Community should assemble ‘handmade prayer flags’

Empathy is the answer to many of society’s ills.

In her poem, “Flare,” Mary Oliver wrote: “A lifetime is not long enough for the beauty of the world and the responsibilities of your life.” Increasingly another thing is true. A lifetime is not long enough to address our deepest concerns and keep up with daily demands. Issues such as global warming, homelessness, the opioid crisis, gun violence, health care and immigration all reflect a common thread of concern.

These everyday realities are influenced by the undertow of a broken political system and an inequitable economy that focuses on self-serving corporate interests. It is the lack of empathy, intimacy, compassion, vitality, and respect for life, which is present in our political and economic systems, that prevents us from addressing these multiple crises. No longer are the problems happening over there or somewhere else. We are being directly impacted and it is increasingly evident that something is weighing heavy on all our hearts.

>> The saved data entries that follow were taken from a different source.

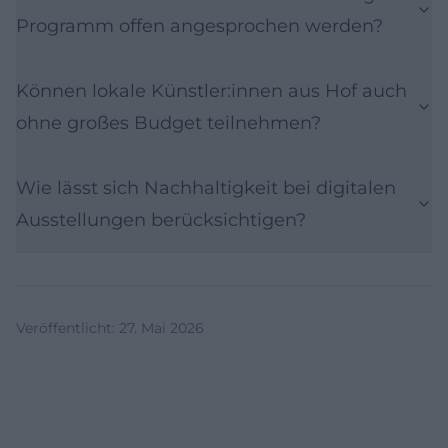
Programm offen angesprochen werden?
Können lokale Künstler:innen aus Hof auch
ohne großes Budget teilnehmen?
Wie lässt sich Nachhaltigkeit bei digitalen
Ausstellungen berücksichtigen?
Veröffentlicht
:
27. Mai 2026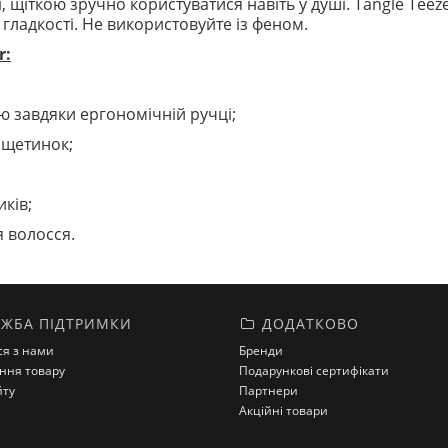
, щіткою зручно користуватися навіть у душі. Tangle Teez
 гладкості. Не використовуйте із феном.
r:
тю завдяки ергономічній ручці;
 щетинок;
ків;
я волосся.
ЖБА ПІДТРИМКИ
ДОДАТКОВО
ся з нами
Бренди
ння товару
Подарункові сертифікати
йту
Партнери
Акційні товари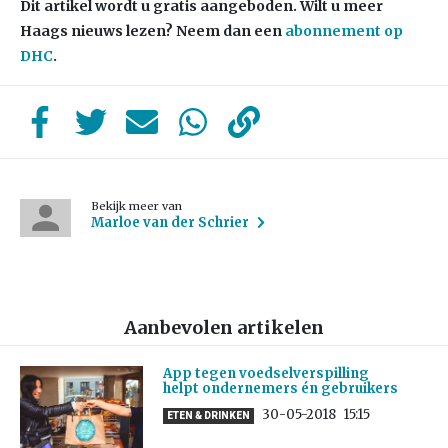
Dit artikel wordt u gratis aangeboden. Wilt u meer
Haags nieuws lezen? Neem dan een
abonnement op
DHC
.
Bekijk meer van
Marloe van der Schrier
Aanbevolen artikelen
App tegen voedselverspilling
helpt ondernemers én gebruikers
30-05-2018
15:15
ETEN & DRINKEN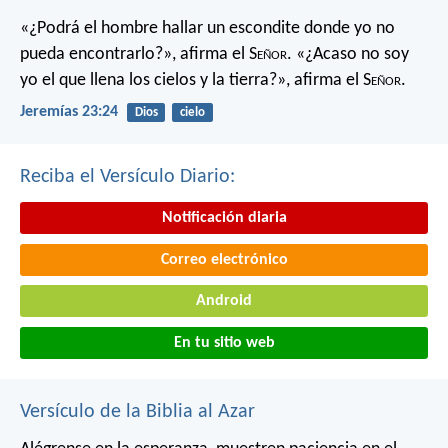
«¿Podrá el hombre hallar un escondite
donde yo no
pueda encontrarlo?»,
afirma el S
eñor
.
«¿Acaso no soy
yo el que llena los cielos y la tierra?»,
afirma el S
eñor
.
Jeremías 23:24
Dios
cielo
Reciba el Versículo Diario:
Notificación diaria
Correo electrónico
Android
En tu sitio web
Versículo de la Biblia al Azar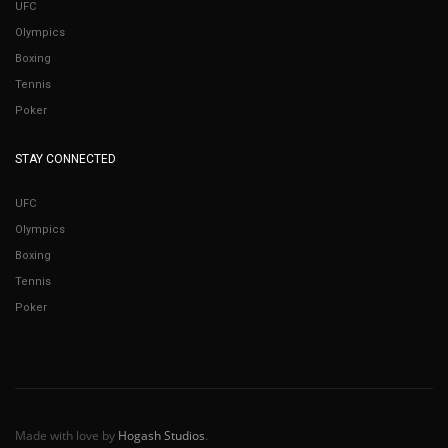
UFC
Olympics
Boxing
Tennis
Poker
STAY CONNECTED
UFC
Olympics
Boxing
Tennis
Poker
Made with love by
Hogash Studios
.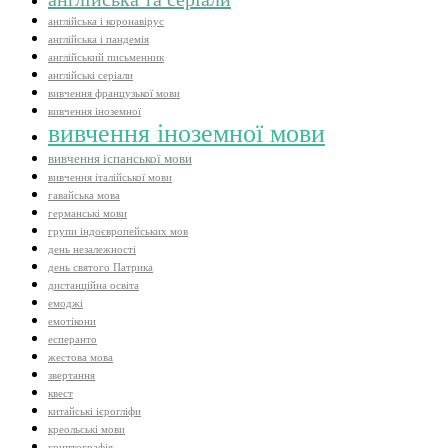
англійська і коронавірус
англійська і пандемія
англійський письменник
англійські серіали
вивчення французької мови
вивчення іноземної
вивчення іноземної мови
вивчення іспанської мови
вивчення італійської мови
гавайська мова
германські мови
групи індоєвропейських мов
день незалежності
день святого Патрика
дистанційна освіта
емоджі
емотікони
есперанто
жестова мова
звертання
квест
китайські ієрогліфи
креольські мови
криптографія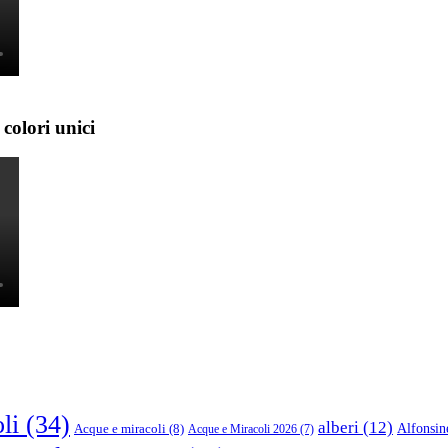
colori unici
li
(34)
alberi
(12)
Alfonsin
Acque e miracoli
(8)
Acque e Miracoli 2026
(7)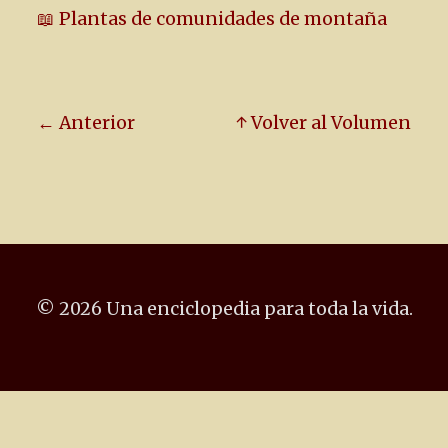
📖 Plantas de comunidades de montaña
← Anterior
↑ Volver al Volumen
© 2026 Una enciclopedia para toda la vida.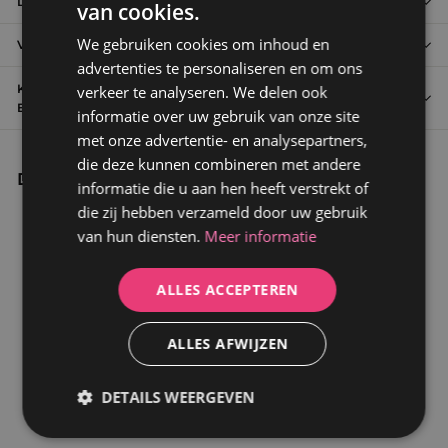
Details van Rogier&Mothes
van cookies.
GERMAN
We gebruiken cookies om inhoud en
Verzending en Retourneren
DUTCH
advertenties te personaliseren en om ons
Kontakt: 🇩🇪 +49 (0) 2273 5813109 (Alleen service in het
verkeer te analyseren. We delen ook
Engels of Duits)
informatie over uw gebruik van onze site
met onze advertentie- en analysepartners,
die deze kunnen combineren met andere
Dit zou u ook kunnen interesseren
informatie die u aan hen heeft verstrekt of
die zij hebben verzameld door uw gebruik
van hun diensten.
Meer informatie
ALLES ACCEPTEREN
ALLES AFWIJZEN
Afvoerset CRAWLEY voor
DETAILS WEERGEVEN
gietijzeren en Resicryl®
retro-badkuipen, zwart
Strikt
Prestatie
Targeting
159,99 €
1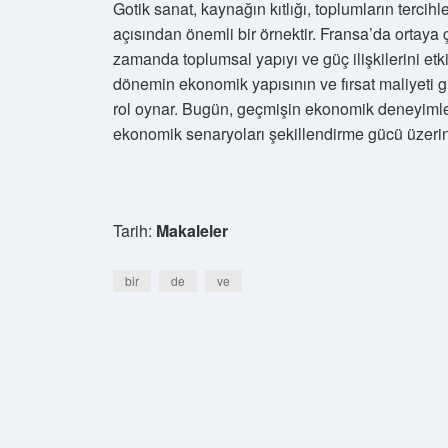
Gotik sanat, kaynağın kıtlığı, toplumların tercih
açısından önemli bir örnektir. Fransa’da ortaya ç
zamanda toplumsal yapıyı ve güç ilişkilerini etk
dönemin ekonomik yapısının ve fırsat maliyeti gi
rol oynar. Bugün, geçmişin ekonomik deneyimler
ekonomik senaryoları şekillendirme gücü üzeri
Tarih:
Makaleler
bir
de
ve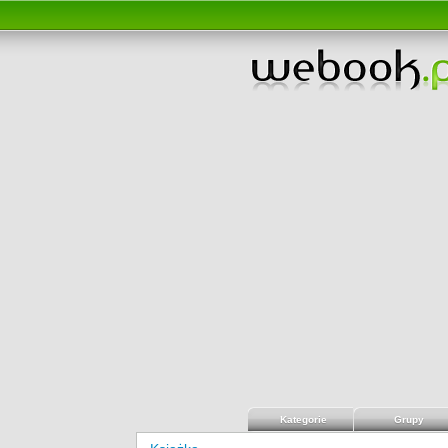
Kategorie
Grupy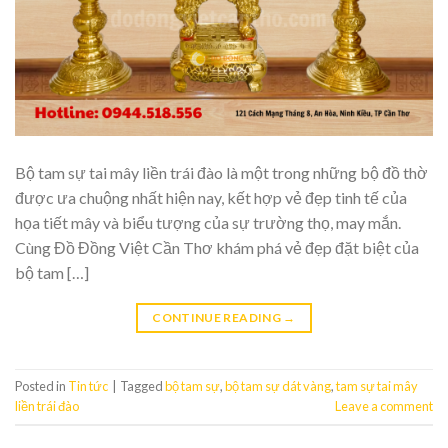
Bộ tam sự tai mây liền trái đào là một trong những bộ đồ thờ
được ưa chuộng nhất hiện nay, kết hợp vẻ đẹp tinh tế của
họa tiết mây và biểu tượng của sự trường thọ, may mắn.
Cùng Đồ Đồng Việt Cần Thơ khám phá vẻ đẹp đặt biệt của
bộ tam […]
CONTINUE READING
→
Posted in
Tin tức
|
Tagged
bộ tam sự
,
bộ tam sự dát vàng
,
tam sự tai mây
liền trái đào
Leave a comment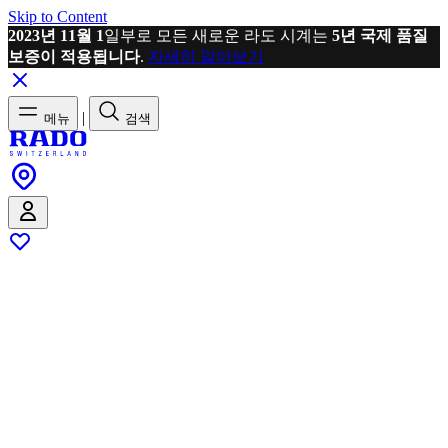
Skip to Content
2023년 11월 1
일부로 모든 새로운 라도 시계는
5년 국제 품질
보증이 적용됩니다
.
자세히 알아보기
|
메뉴
검색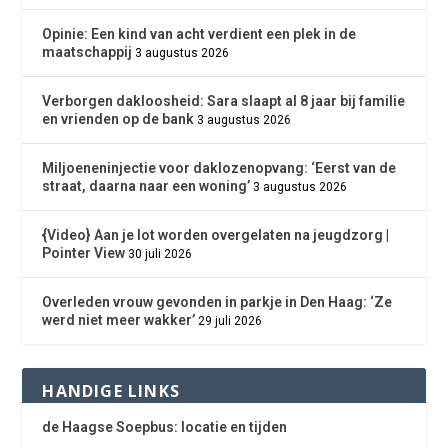
Opinie: Een kind van acht verdient een plek in de
maatschappij
3 augustus 2026
Verborgen dakloosheid: Sara slaapt al 8 jaar bij familie
en vrienden op de bank
3 augustus 2026
Miljoeneninjectie voor daklozenopvang: ‘Eerst van de
straat, daarna naar een woning’
3 augustus 2026
{Video} Aan je lot worden overgelaten na jeugdzorg |
Pointer View
30 juli 2026
Overleden vrouw gevonden in parkje in Den Haag: ‘Ze
werd niet meer wakker’
29 juli 2026
HANDIGE LINKS
de Haagse Soepbus: locatie en tijden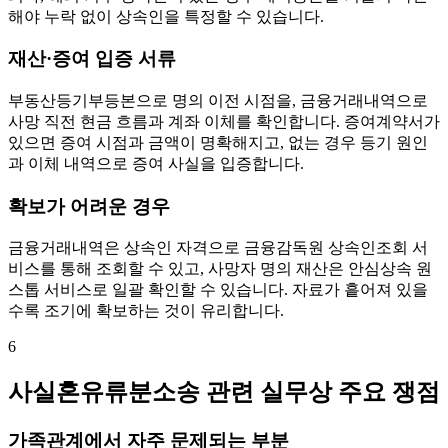
해야 누락 없이 상속인을 특정할 수 있습니다.
재산·증여 입증 서류
부동산등기부등본으로 명의 이전 시점을, 금융거래내역으로
사망 직전 현금 흐름과 계좌 이체를 확인합니다. 증여계약서가
있으면 증여 시점과 금액이 명확해지고, 없는 경우 등기 원인
과 이체 내역으로 증여 사실을 입증합니다.
확보가 어려운 경우
금융거래내역은 상속인 자격으로 금융감독원 상속인조회 서
비스를 통해 조회할 수 있고, 사망자 명의 재산은 안심상속 원
스톱 서비스로 일괄 확인할 수 있습니다. 자료가 흩어져 있을
수록 조기에 확보하는 것이 유리합니다.
6
사실혼유류분소송 관련 실무상 주요 쟁점
가족관계에서 자주 문제되는 부분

Might a tactile, impromptu, self-organizing, and collaborative assembling of handmade prayer flags, which show what weighs heavy on us personally, capture the beauty of humanizing experiences of empathy? A counterbalance could be a personal prayer, which is added to the flag. More than a hopeful message, it is an expression of a sentiment of love in addressing the problem to be healed. This may not be a solution to the individual crises, but empathy could create a space above and beyond the ways we have been conditioned to think, which is where the answers lie.